Because dancers’ lives are divided into such rehearsal periods and units, they learn how to concentrate upon whatever is demanded of them at any given moment. They give their complete attention to the task at hand. Although not all dancers receive a rigorously academic education, their memories are often phenomenal, possibly because anything learned by ones complete mental and physical being is not easily forgotten.
Classes, too, are of fixed duration and, like rehearsals, usually involve groups of people moving together. A few dancers give themselves personal warm-ups. Others receive private coaching. But, in the typical class, many dancers perform the same exercises under a teacher’s watchful eye. Class is a regular, necessary part of a dancer’s day. And when class is in session, dancers must be focused and attentive. Time is filled with meaningful, physically demanding activity. While a company class lasts, it can be a great leveler. Everyone from a troupe’s most famous star to the newest member of the ensemble can be seen lined up at the barre, and even though the teacher may treat the star with deference, the star may still falter, while the newcomer may dazzle. During class, students become aware both of human imperfection and of human aspirations toward excellence. But when class ends, it is truly over – and now it is time for the dancers to devote themselves to what is scheduled to come next in their day.
The company races to the finish line Next week, the rehearsal process moves to the hardest part of a dancer’s work. Bringing out the artistic essences of each work is what makes each presentation unique. It is the art of squeezing out finishing touches. The power of the ballet master or coach is synonymous with a personal trainer for an Olympic athlete, or an executive coach for a CEO. Dancers often need the single of eye of a trained eye to offer important tips to make a performance day an unforgettable moment in a person’s own experiences. The coach must be the third pair of eyes, and the scale that keeps it in balance.
Many dancers have a lot of things they can tell you with their soul, but sometimes they don’t feel their body. They need to free up their upper body, need to breathe and let air in.” A coach emphasizes musical phrasing and reminders or “make good transitions a normal occurrence at this time.
Coaching is a special process that takes the dancer to the next level. It ignites the imagination and burnishes the luster of a performer’s unique qualities. Even in the age of videos and virtual imaging, there is no substitute for the intimate exchange between coach and dancer that passes on the artistry of ballet from one generation to the next.

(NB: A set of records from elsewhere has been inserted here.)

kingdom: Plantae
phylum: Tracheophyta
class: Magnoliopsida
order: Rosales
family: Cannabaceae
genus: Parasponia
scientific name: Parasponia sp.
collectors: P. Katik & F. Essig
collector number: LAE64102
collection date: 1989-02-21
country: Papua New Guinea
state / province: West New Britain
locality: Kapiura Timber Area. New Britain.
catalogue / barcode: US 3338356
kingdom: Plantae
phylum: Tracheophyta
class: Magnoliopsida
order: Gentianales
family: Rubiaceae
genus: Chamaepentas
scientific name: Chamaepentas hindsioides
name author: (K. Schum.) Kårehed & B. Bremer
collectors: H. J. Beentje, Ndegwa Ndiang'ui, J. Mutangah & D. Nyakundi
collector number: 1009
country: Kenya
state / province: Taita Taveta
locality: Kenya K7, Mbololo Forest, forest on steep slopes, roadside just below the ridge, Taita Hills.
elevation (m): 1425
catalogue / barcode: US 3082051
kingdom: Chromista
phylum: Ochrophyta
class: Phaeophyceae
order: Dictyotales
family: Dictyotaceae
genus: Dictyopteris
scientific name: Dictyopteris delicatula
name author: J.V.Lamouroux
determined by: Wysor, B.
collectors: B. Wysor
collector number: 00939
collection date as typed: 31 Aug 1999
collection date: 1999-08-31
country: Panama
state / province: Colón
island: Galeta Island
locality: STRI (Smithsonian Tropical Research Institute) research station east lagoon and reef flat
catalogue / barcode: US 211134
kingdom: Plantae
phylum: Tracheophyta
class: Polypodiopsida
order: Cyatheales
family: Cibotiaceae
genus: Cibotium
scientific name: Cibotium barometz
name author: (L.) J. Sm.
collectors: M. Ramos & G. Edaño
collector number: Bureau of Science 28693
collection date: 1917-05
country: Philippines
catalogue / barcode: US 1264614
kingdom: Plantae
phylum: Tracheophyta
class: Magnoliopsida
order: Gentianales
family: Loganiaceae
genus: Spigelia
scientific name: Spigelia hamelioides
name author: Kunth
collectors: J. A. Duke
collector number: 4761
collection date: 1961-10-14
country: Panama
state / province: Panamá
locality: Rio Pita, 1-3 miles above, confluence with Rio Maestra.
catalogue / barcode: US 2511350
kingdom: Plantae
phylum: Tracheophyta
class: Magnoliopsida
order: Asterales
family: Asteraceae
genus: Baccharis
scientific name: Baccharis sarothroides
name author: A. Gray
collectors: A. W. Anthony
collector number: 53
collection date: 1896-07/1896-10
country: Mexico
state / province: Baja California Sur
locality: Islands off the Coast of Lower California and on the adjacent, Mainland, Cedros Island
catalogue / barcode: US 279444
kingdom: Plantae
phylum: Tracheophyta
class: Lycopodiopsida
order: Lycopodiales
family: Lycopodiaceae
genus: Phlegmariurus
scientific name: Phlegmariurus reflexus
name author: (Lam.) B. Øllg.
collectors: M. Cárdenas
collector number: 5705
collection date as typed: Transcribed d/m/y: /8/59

Regular coaching sessions are as essential as taking class if dancers are to maintain their characterization and grow as artists. The famous ABT ballerina Dvorovenko once was quoted to says, “It is like dust on the furniture. If you don’t clean it, the next day there will be dust a little bit more.”
So step off, football jocks. The ballerina needs the physical therapy table more than you do. So what do you think we do on our day off.? Unlike professional sports teams, many classical ballet companies don’t have the money for on-site doctors and physical therapists. CBT ‘sport medicine trainer Al Hawkins is the on-call guru. And calls often go to Jessica Roan Valentine’s husband, Brandon, an orthopedic doctor. “I think companies are realizing now that if they want to have dancers perform for a long time, they need to be proactive,”. Hawkins, who has worked for the ballet for over 10 years, says his role is with dancers, he says, it’s “maintenance.” Try telling a dancer with a chronic injury that she really needs to rest for three weeks to be pain-free. Not gonna happen.”

“So I’m giving them practical things to do to minimize the condition, if possible, and undo the damage, if possible,” Hawkins says. “I want to get to them before they get to the point where they can’t get out of bed.”